Vote-swapping site aims to defeat Tories

Tactical voting for the UK's coming general election is moving online with the launch of a new Web site
Written by Jane Wakefield, Contributor

A vote-swapping site which encourages people to vote tactically in order to prevent the Conservatives winning the forth-coming general election has been launched this week.

Users wishing to vote tactically are registered on the site -- www.tacticalvoter.net -- and paired up via email with someone who is returning the favour by voting tactically in their area. Users pledge to vote tactically for the candidate most likely to defeat the Conservative candidate in their constituency and the site will keep a running total of how many people are voting for which party.

Online voting has long been touted as a way of increasing democracy but to date all governments have shied away from implementing it, claiming the security risks are too high. However many political campaigns have found a new lease of life via the Net, notably the anti-capitalist marches in both London and Seattle which were co-ordinated largely online.

The idea for the site was inspired by a online campaign during the US presidential election. Nadertrader.org and votetrader.org had 1,500 Greens pledging to vote Democrat in Florida. According to tacticalvoter.net if the sites had started a few weeks earlier, they might have gathered the small number of extra swappers needed to keep George Bush out of the Whitehouse.

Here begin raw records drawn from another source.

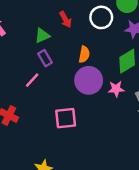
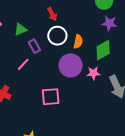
white circle: (101, 17) -> (57, 36), moved
green triangle: (42, 36) -> (21, 29), moved
orange semicircle: (84, 54) -> (78, 42), moved

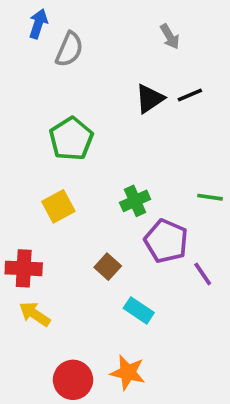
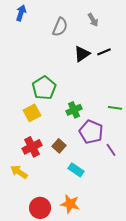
gray semicircle: (69, 49) -> (60, 27), moved
green pentagon: (71, 139) -> (44, 88), moved
red cross: (24, 268) -> (32, 147), moved, turned -30

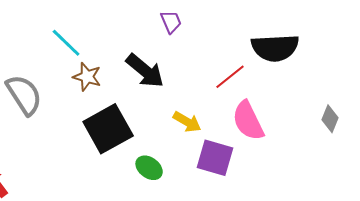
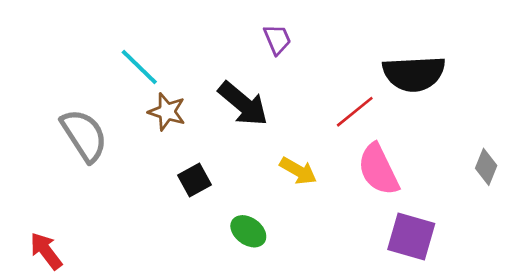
black square: (108, 129) -> (194, 180), size x0.5
purple square: (215, 158) -> (411, 237), moved

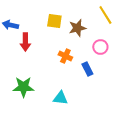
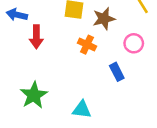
orange cross: (65, 56) -> (87, 45), moved
green star: (23, 87) -> (34, 95), turned -30

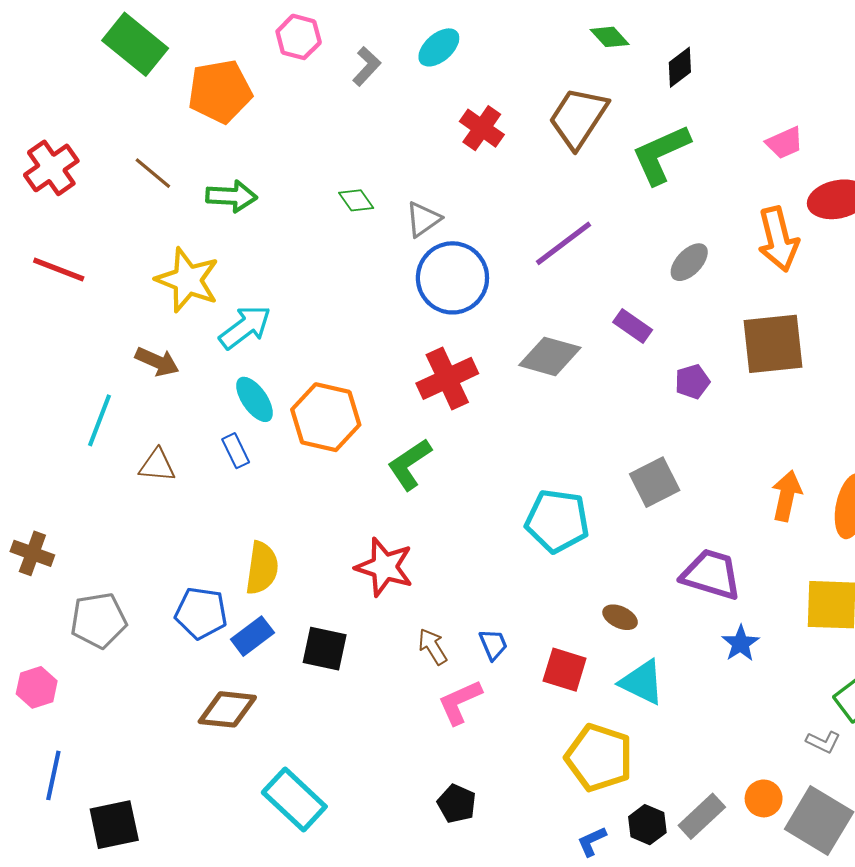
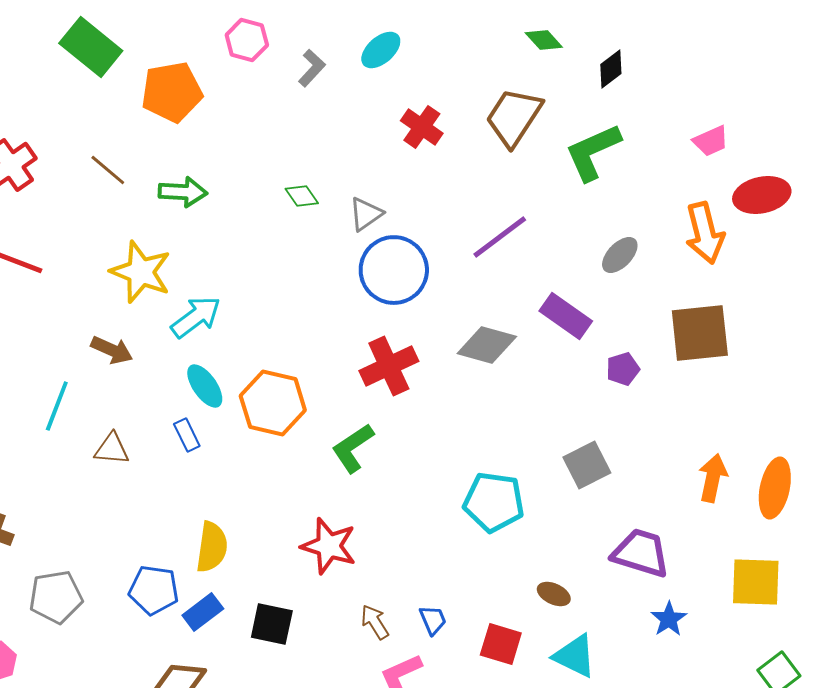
purple rectangle: (633, 326) -> (566, 316), size x1.4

According to the Web site vote-swappers have "nothing to lose but a Tory MP". "There are dozens of UK seats with majorities of under 2000 that could very easily be swung by voteswappers -- contributing to a historic Tory meltdown that might bring them to their senses and stop the party dragging British politics towards the right," reads the introduction to the site.

The Conversative party has been outraged by the site and called on the Electoral Commission to investigate immediately. However, according to the Electoral Commission the site is perfectly legitimate. "There is nothing illegal about it. People are entitled to use their vote in any way they wish," a spokesman told ZDNet News.